Swiss pharmaceutical company Novartis paid $390 million to settle charges that it gave kickbacks to U.S. specialty pharmacies in order to increase sales of its drugs, federal prosecutors said Friday.
As part of the settlement, Novartis Pharmaceuticals (NVS) admitted to using three specialty pharmacies to drive up prescription refills, in a scheme reminiscent of Valeant Pharmaceuticals’ recently revealed relationship with a specialty pharmacy that has also raised accusations of impropriety. (Valeant (VRX) recently cut ties with the pharmacy, Philidor Rx Services, though one of its major shareholders, hedge fund manager Bill Ackman, suggested recently that it could face similar charges as Novartis.)
“Novartis gave kickbacks to influence specialty pharmacies to provide patients one-sided advice” about its iron chelation drug Exjade without informing them of “serious side effects,” Manhattan U.S. attorney Preet Bharara said in announcing the settlement. It also incentivized the pharmacists to persuade patients to switch to the company’s drugs, he said. “Novartis turned pharmacies that should have been disinterested healthcare providers into a biased salesforce for the drug-maker.”
Still, Novartis stopped short of admitting guilt in the lawsuit. “We do not admit liability,” Novartis spokesperson Elizabeth Power told Fortune. “However, we do admit, acknowledge and accept responsibility for the facts set forth in the settlement document.”
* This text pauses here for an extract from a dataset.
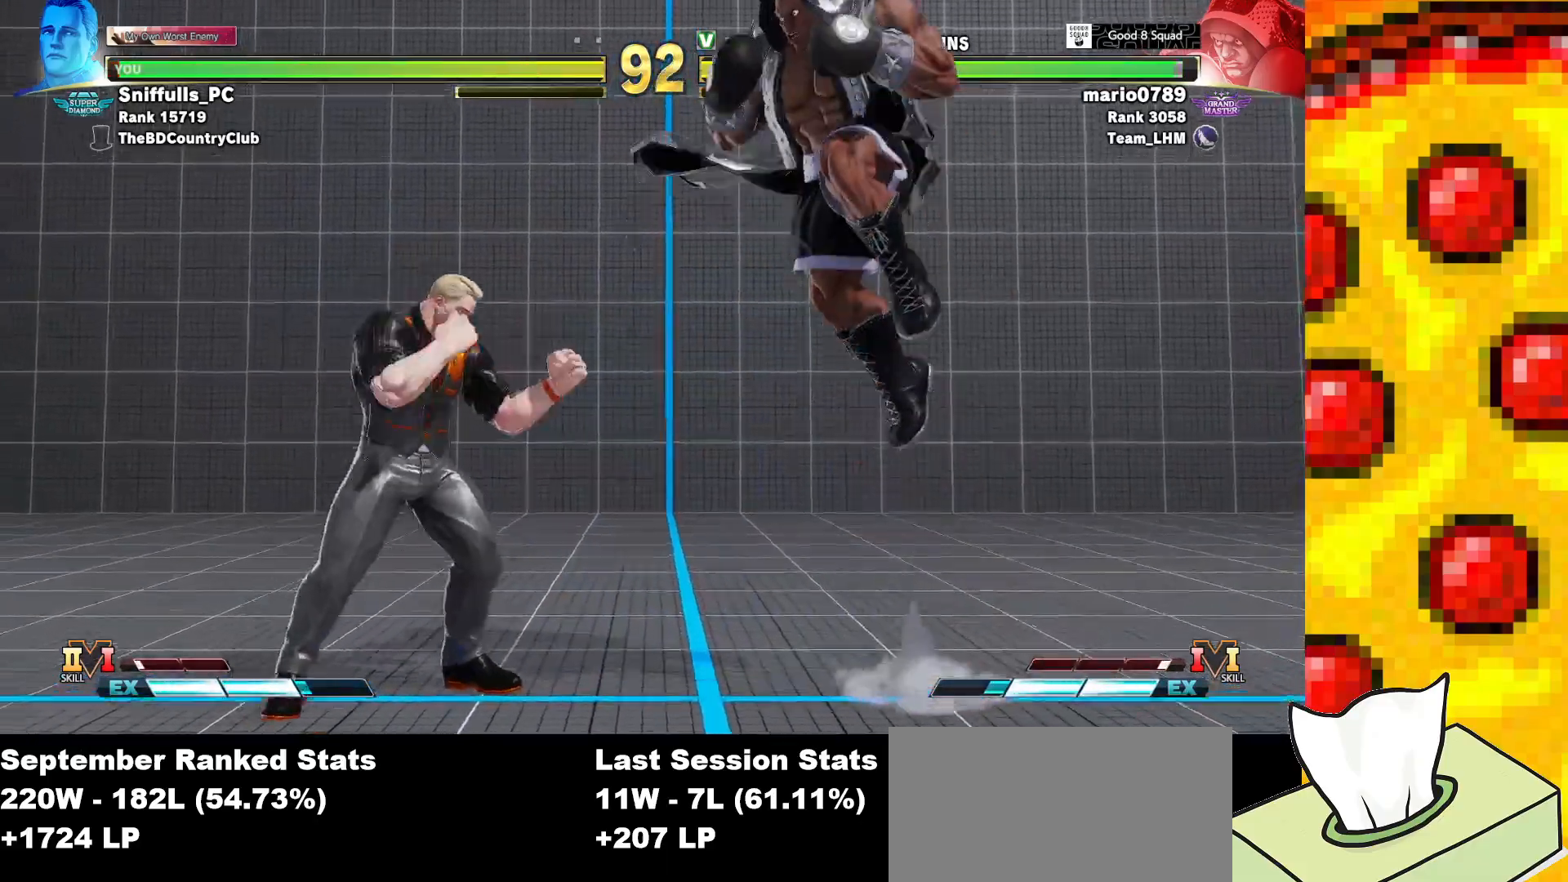
{"buttons": ["DPAD_DOWN", "DPAD_RIGHT"], "events": [[417, "DPAD_DOWN", "down"]]}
Here is an excerpt of the claims to which Novartis admitted:
In 2008, Novartis took further steps to incentivize all three pharmacies distributing Exjade to increase prescription refill levels, which included allocating a larger share of patients to the pharmacy with the highest “adherence” metric (as measured based on the number of refills) and paying additional rebates to the pharmacies for meeting quarterly shipment goals based on Novartis’s sales targets. These arrangements remained in place until in or about March 2012.